My friends and colleagues, Stephen Ansolabehere and Eitan Hersh, have just published an article with the journal Statistics and Public Policy with the sexy title, “ADGN: An Algorithm for Record Linkage Using Address, Date of Birth, Gender, and Name.” I highly recommend it. Here are a couple of thoughts about the paper and why it’s important.
The paper does two major things. First, it provides an easily implementable matching algorithm for people doing work in this field. Second, it provides important guidance about how states might think about protecting personally identifying information while at the same time making voter lists public. Data geeks will be interested in the first thing; everyone should be interested in the second thing, especially as the community struggles with the privacy implications of the voter registration list requests made by the Presidential Advisory Commission on Election Integrity, also known as the Pence-Kobach Commission.
First, the article’s background. The article arose from expert work Ansolabehere and Hersh did working as social scientists the Department of Justice in two Texas voter ID cases that arose under the Voting Rights Act, Texas v. Holder and Veasey v. Abbott. Denizens of election administration and election science recognize the importance of these cases for the ongoing controversy about the implementation of strict photo voter ID laws.
What may be less appreciated is that the empirical work that Ansolabehere and Hersh had to conduct confronted (at least) three challenges: (1) the Texas voter registration file does not contain the race of the voter, (2) the databases to be matched did not contain the full nine-digit Social Security Number (SSN9), which is the gold standard of matching criteria, and (3) the Texas voter file and the associated ID files (driver’s licenses, passports, and many others) are enormous. The first challenge had to be surmounted so that they could draw conclusions about any racially disparate impacts of the ID laws. The second and third challenges had to be surmounted if the question about the racial impact of the voter ID law was to be addressed empirically.
Leaving aside the first challenge, matching databases in a setting like this is tough because of the sizes of the data sets in question. Many record linkage algorithms have been developed in the context of relatively small data sets — or at least one small data set being matched against one large one. Because of the necessity to minimize both false positive and false negative matches — for good substantive and strategic reasons — and the need to meet tight litigation schedules, the standard linkage algorithms that academics have developed and applied in other settings aren’t easily used in Voting Rights Act cases.
On top of all this, from the perspective of getting high-quality matches between voter registration and ID data bases, let’s just say the data can be a bit messy. Typos, name changes, inconsistent data-entry standards, etc. plague the data set matching effort.
The ADGN algorithm
The solution Ansolabehere and Hersh offer to the matching problem is to build matching terms based on combinations of the house numbers and ZIP Code from the Address, Date of Birth, Gender, and Name. In the best of circumstances, if we have perfect data in both data sets to be matched, then the combination of all four elements (ADGN) almost perfectly uniquely identifies someone in the two data sets being matched. Perhaps even better, when the data aren’t perfect, most of the triples of these elements create matching keys that are almost just as good, such as ADN (excluding gender) or ADG (excluding name).

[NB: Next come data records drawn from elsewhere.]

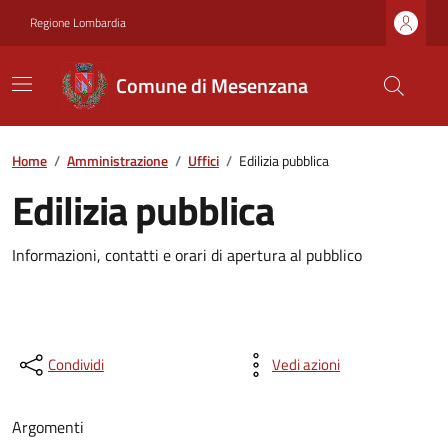
Regione Lombardia
Comune di Mesenzana
Home
/
Amministrazione
/
Uffici
/
Edilizia pubblica
Edilizia pubblica
Informazioni, contatti e orari di apertura al pubblico
Condividi
Vedi azioni
Argomenti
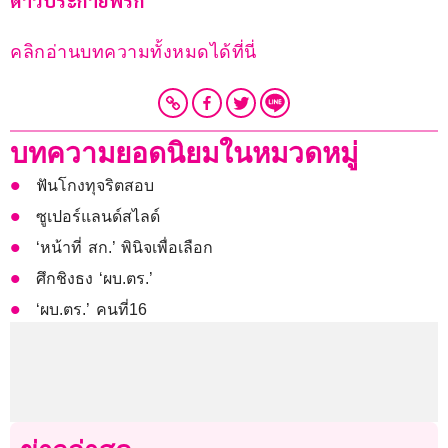
ดาวประกายพรึก
คลิกอ่านบทความทั้งหมดได้ที่นี่
บทความยอดนิยมในหมวดหมู่
ฟันโกงทุจริตสอบ
ซูเปอร์แลนด์สไลด์
‘หน้าที่ สก.’ พินิจเพื่อเลือก
ศึกชิงธง ‘ผบ.ตร.’
‘ผบ.ตร.’ คนที่16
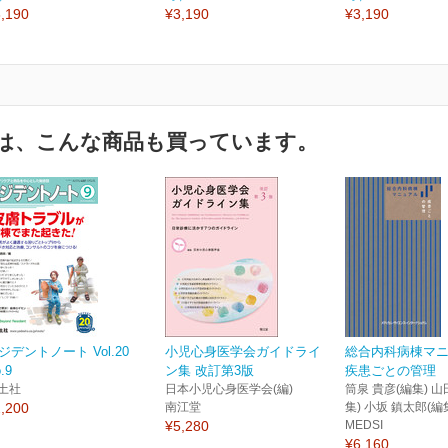
,190
¥3,190
¥3,190
は、こんな商品も買っています。
ジデントノート Vol.20
小児心身医学会ガイドライ
総合内科病棟マ
.9
ン集 改訂第3版
疾患ごとの管理
土社
日本小児心身医学会(編)
筒泉 貴彦(編集) 山
,200
南江堂
集) 小坂 鎮太郎(編
¥5,280
MEDSI
¥6,160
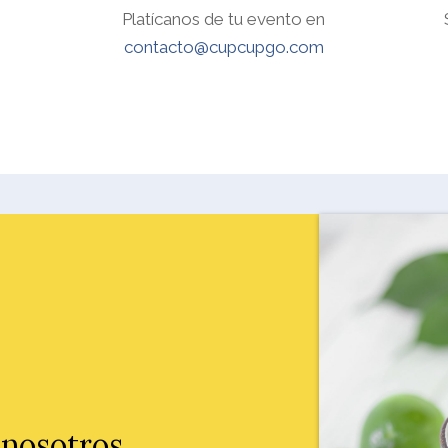
a
Platícanos de tu evento en
contacto@cupcupgo.com
 nosotros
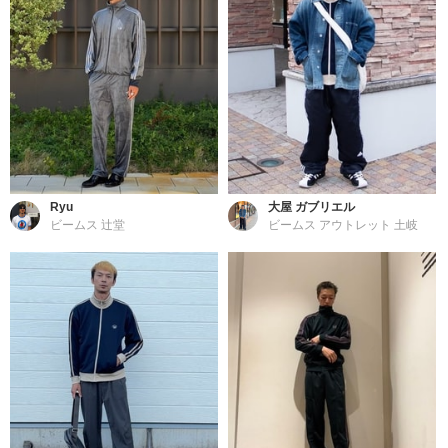
Ryu
大屋 ガブリエル
ビームス 辻堂
ビームス アウトレット 土岐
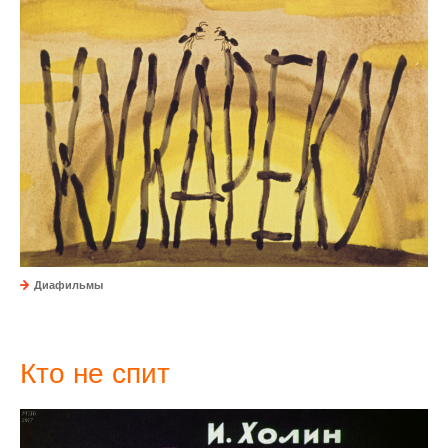
Диафильмы
Кто не спит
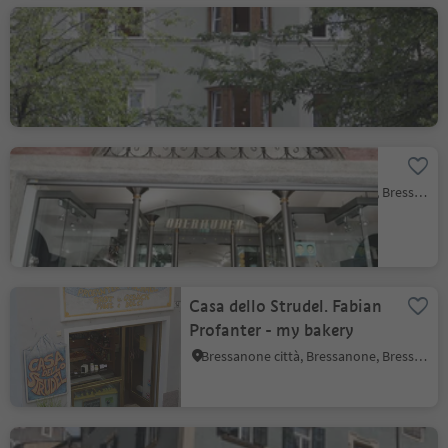
Globus
Bressanone città, Bressanone, Bressanone e dintorni
Oberhuber
Bressanone città, Bressanone, Bressanone e dintorni
Casa dello Strudel. Fabian
Profanter - my bakery
Bressanone città, Bressanone, Bressanone e dintorni
Fawa shoes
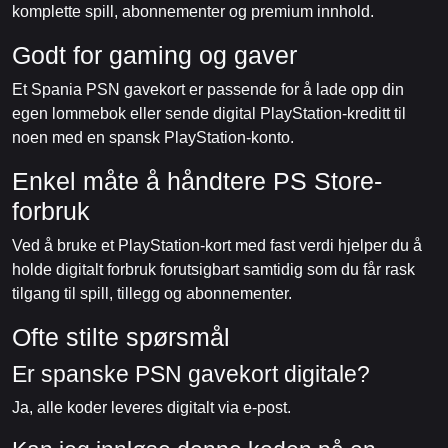
komplette spill, abonnementer og premium innhold.
Godt for gaming og gaver
Et Spania PSN gavekort er passende for å lade opp din
egen lommebok eller sende digital PlayStation-kreditt til
noen med en spansk PlayStation-konto.
Enkel måte å håndtere PS Store-
forbruk
Ved å bruke et PlayStation-kort med fast verdi hjelper du å
holde digitalt forbruk forutsigbart samtidig som du får rask
tilgang til spill, tillegg og abonnementer.
Ofte stilte spørsmål
Er spanske PSN gavekort digitale?
Ja, alle koder leveres digitalt via e-post.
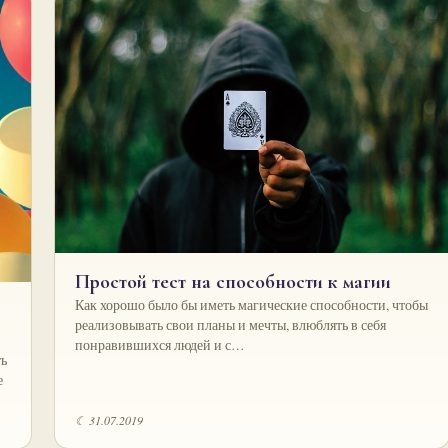
Простой тест на способности к магии
Как хорошо было бы иметь магические способности, чтобы
реализовывать свои планы и мечты, влюблять в себя
понравившихся людей и с…
ть
е
☾ 31.07.2019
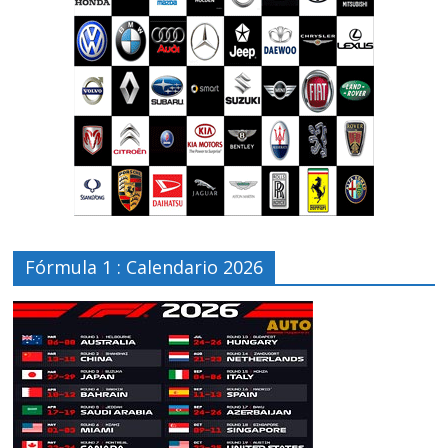
Fórmula 1 : Calendario 2026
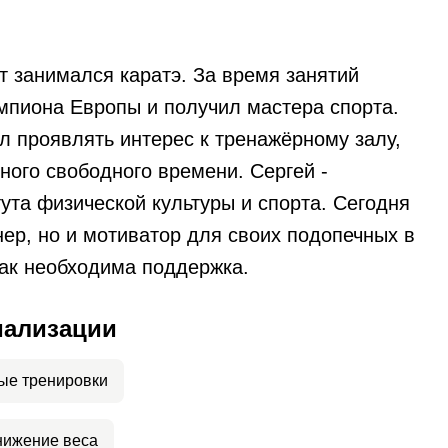
т занимался каратэ. За время занятий
емпиона Европы и получил мастера спорта.
л проявлять интерес к тренажёрному залу,
ного свободного времени. Сергей -
ута физической культуры и спорта. Сегодня
нер, но и мотиватор для своих подопечных в
так необходима поддержка.
иализации
ые тренировки
нижение веса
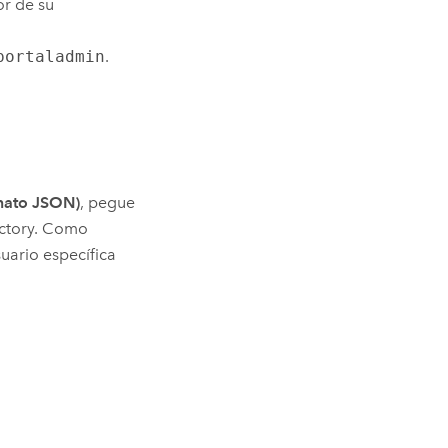
or de su
portaladmin
.
.
rmato JSON)
, pegue
ectory. Como
uario específica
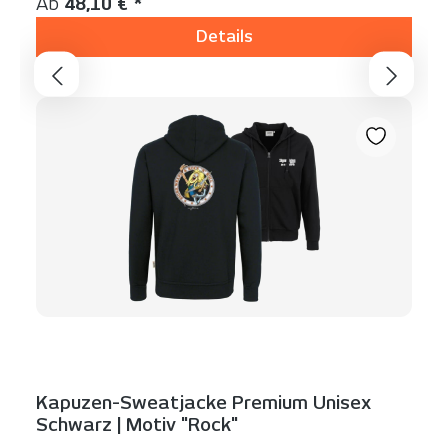
Regulärer Preis:
Ab
48,10 € *
Details
Kapuzen-Sweatjacke Premium Unisex
Schwarz | Motiv "Rock"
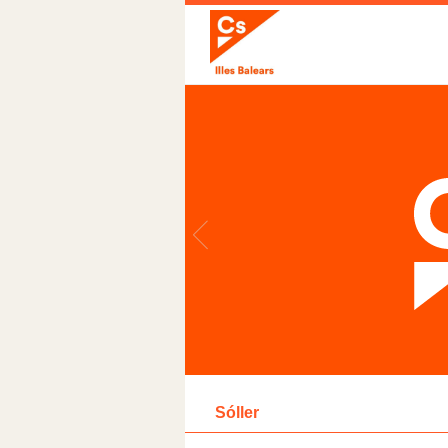
Sóller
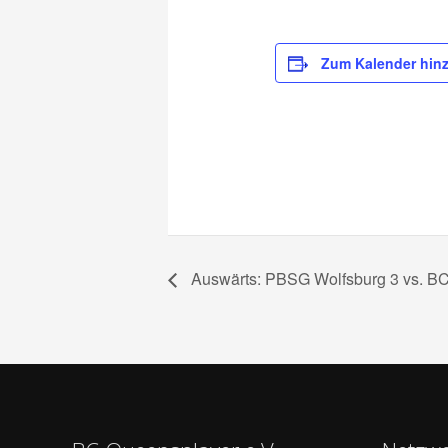
Zum Kalender hin
Auswärts: PBSG Wolfsburg 3 vs. BC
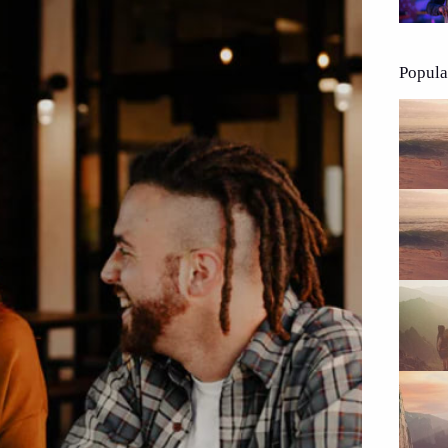
Popula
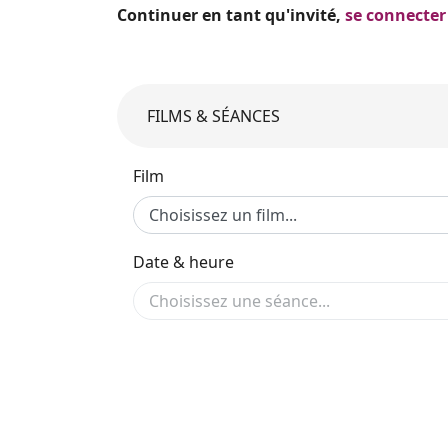
Continuer en tant qu'invité,
se connecter
FILMS & SÉANCES
Film
Date & heure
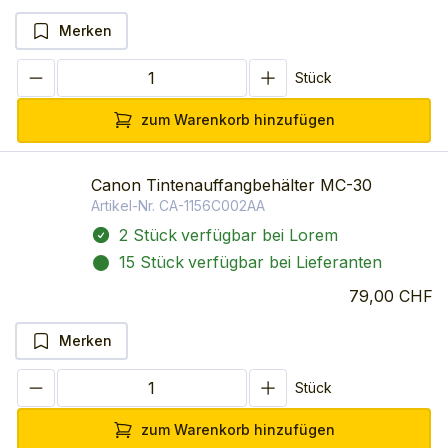
Merken
Stück
zum Warenkorb hinzufügen
Canon Tintenauffangbehälter MC-30
Artikel-Nr.
CA-1156C002AA
2 Stück
verfügbar bei Lorem
15 Stück
verfügbar bei Lieferanten
79,00 CHF
Merken
Stück
zum Warenkorb hinzufügen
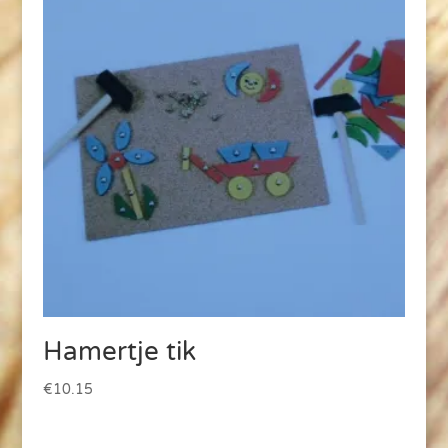
Hamertje tik
€
10.15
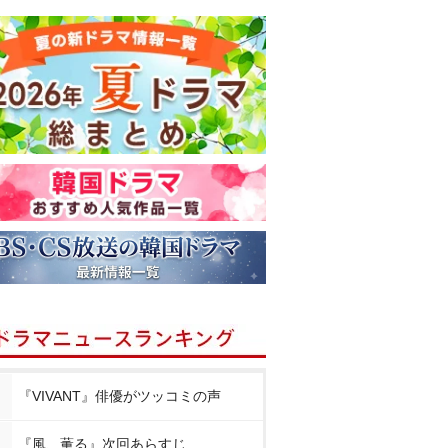
『VIVANT』俳優がツッコミの声
『風、薫る』次回あらすじ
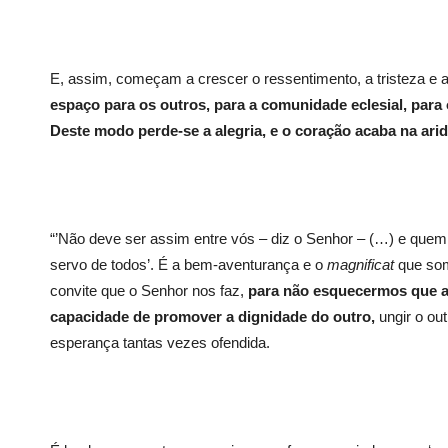
E, assim, começam a crescer o ressentimento, a tristeza e 
espaço para os outros, para a comunidade eclesial, para 
Deste modo perde-se a alegria, e o coração acaba na arid
“’Não deve ser assim entre vós – diz o Senhor – (…) e quem q
servo de todos’. É a bem-aventurança e o
magnificat
que som
convite que o Senhor nos faz,
para não esquecermos que a 
capacidade de promover a dignidade do outro,
ungir o ou
esperança tantas vezes ofendida.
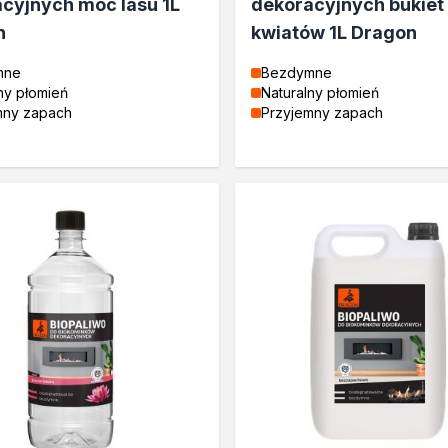
cyjnych moc lasu 1L
dekoracyjnych bukiet 
n
kwiatów 1L Dragon
mne
Bezdymne
ny płomień
Naturalny płomień
mny zapach
Przyjemny zapach
tosowania
zne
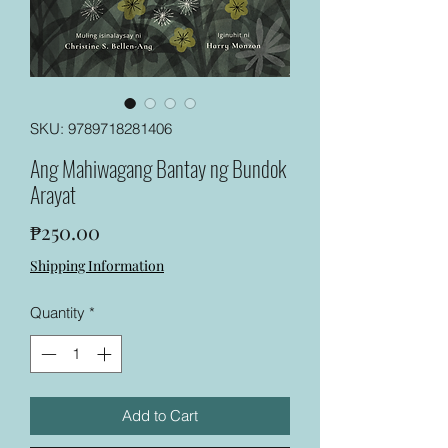
SKU: 9789718281406
Ang Mahiwagang Bantay ng Bundok
Arayat
Price
₱250.00
Shipping Information
Quantity
*
Add to Cart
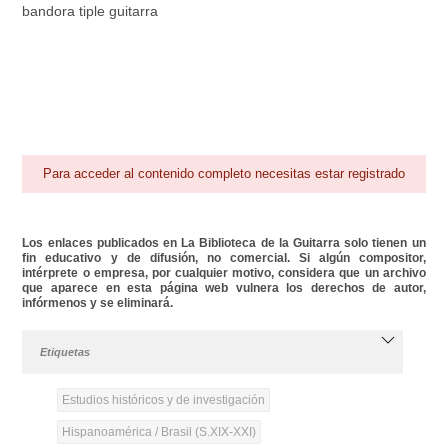
bandora tiple guitarra
Para acceder al contenido completo necesitas estar registrado
Los enlaces publicados en La Biblioteca de la Guitarra solo tienen un
fin educativo y de difusión, no comercial. Si algún compositor,
intérprete o empresa, por cualquier motivo, considera que un archivo
que aparece en esta página web vulnera los derechos de autor,
infórmenos y se eliminará.
Etiquetas
Estudios históricos y de investigación
Hispanoamérica / Brasil (S.XIX-XXI)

Ansolabehere and Hersh are able to take advantage of the fact that a subset of the Texas voter file did have the full SSN9. Thus, they were able to compare matches that used SSN9 to merge the voter file with the driver’s license file with matches that used the ADGN algorithm. As they state in the abstract to the article, they show “that exact matches using combinations A, D, G, and N produce a rate of matches comparable to 9-Digit Social Security Number.”
The policy contribution
Eitan Hersh, the author of the very fine book on voter registration lists, Hacking the Electorate, has become a leading light thinking through the ethical implications of making voter lists available to the public in the age of big data. Thus, it’s not surprising that an article like this also has some very smart thoughts about the policy of releasing voter lists to the public. Releasing voter lists to the public is a necessary part of maintaining the integrity of the voting process, conducting campaigns, and doing research into the electoral process. However, the full lists — the ones maintained by election officials for the conduct of elections — contain personally identifiable information that no one wants disseminated widely. How do we balance the need to disseminate voter lists with the need to protect voters against identity theft?
Ansolabehere and Hersh conduct detailed analysis of the degree to which the data elements in a typical voter list help to identify individuals. They show that if you have the full name, gender, date-of-birth, and address of a voter, you pretty much can identity that individual perfectly in any other data set you might match against. However, if you mask name and then only report birth year, it becomes very hard to identify individuals in a voter file — the combination of birth year, gender, the ZIP5 only uniquely identifies 0.42% of individuals in the Texas voter file, for instance.
Of course, the parties — along with academics who use the files as sampling sources — would squeal if states removed the names from the voter files made available to them. However, a voter file without names and only ZIP5 (plus, perhaps precinct) for address would be all that most election science researchers and voter integrity activists need to do their work. Certainly, as states re-think their policies about the public release of voter registration lists, using the Ansolabehere-Hersh paper to think about wise data redaction policies is a better route to take, rather than just simply refusing to release any form of voter files altogether.